Darren Anstee, Netscout CTO of Security explains that as DDoS attacks are easy to carry out, they represent a significant threat to businesses:
“The tools to initiate DDoS attacks are cheap, freely available and easily deployed – as a result, there are more than ten thousand DDoS attacks every day around the world. The size and complexity of attacks continue to grow and businesses must make sure their key resources are adequately protected – including in the cloud, SaaS etc.”
According to resarch by Netscout, around 86% of major UK enterprises questioned were attacked at least once in 2018, and 91% of major enterprises who had experienced a DDoS attack in 2018 experienced network downtime as a direct result. Although the average down-time was 67 minutes for the year, 9% of those affected by DDoS attacks had their systems impacted for more than four hours.
Companies affected by DDoS attacks lose an average of £140,000 per attack. According to Netscout, downtime costs were estimated at £2,140 per minute, amounting to significant financial losses for businesses that are not quick to act. If this impacts 8,000 UK companies with more than 250 employees, the total cost equates to approximately £900m. Factoring in the 5.7 million SMEs with fewer than 250 employees in the UK, it is likely that this financial burden reaches £1bn per year.
However, DDoS attacks have implications beyond service downtime. Survey respondents said that a range of consequences, such as revenue loss (36.2%), increased operational expenses (38.6%), reputational impact (36.2%), surging insurance premiums (31.9%) and loss of customers (30.7%), were among the long-term impacts of DDoS attacks.

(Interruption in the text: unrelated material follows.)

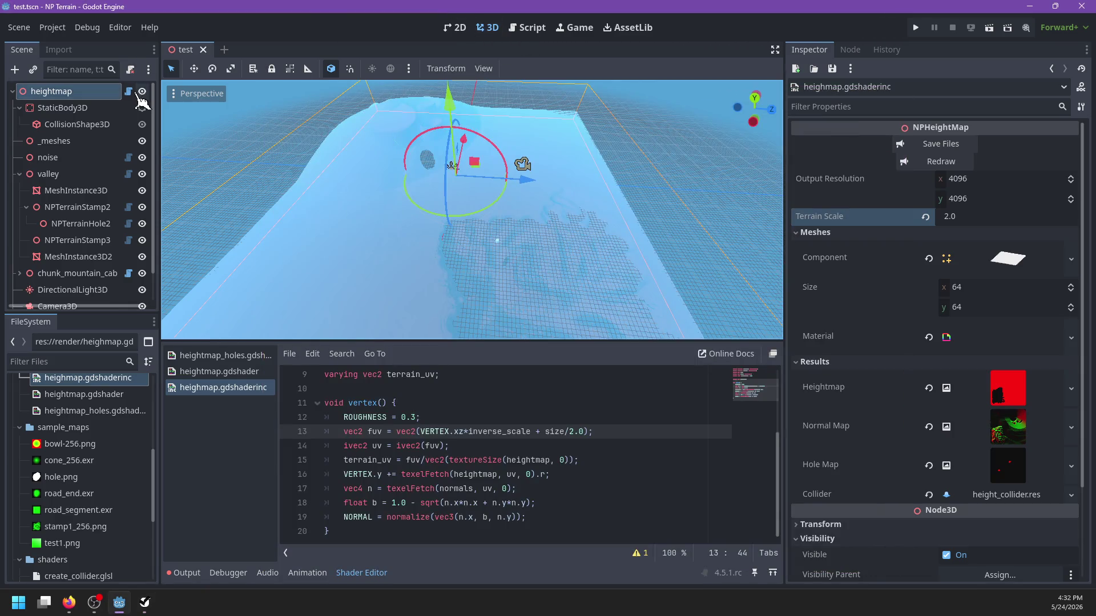
pyautogui.click(128, 92)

Anstee believes that a secure IT infrastructure is essential to avoid this:
“If something is important to you, it’s important to hackers. As businesses place growing reliance on digital services, it’s hardly a surprise that attacks against the cloud, SaaS and data centres are increasing at an alarming rate. Attackers are continually evolving tactics to exploit new vulnerabilities in complex – and critical – IT infrastructures. It is essential that companies have visibility across their entire IT infrastructure – physical, virtual, cloud etc. – and into all inbound and outbound traffic, so that they can quickly and efficiently tackle threats.”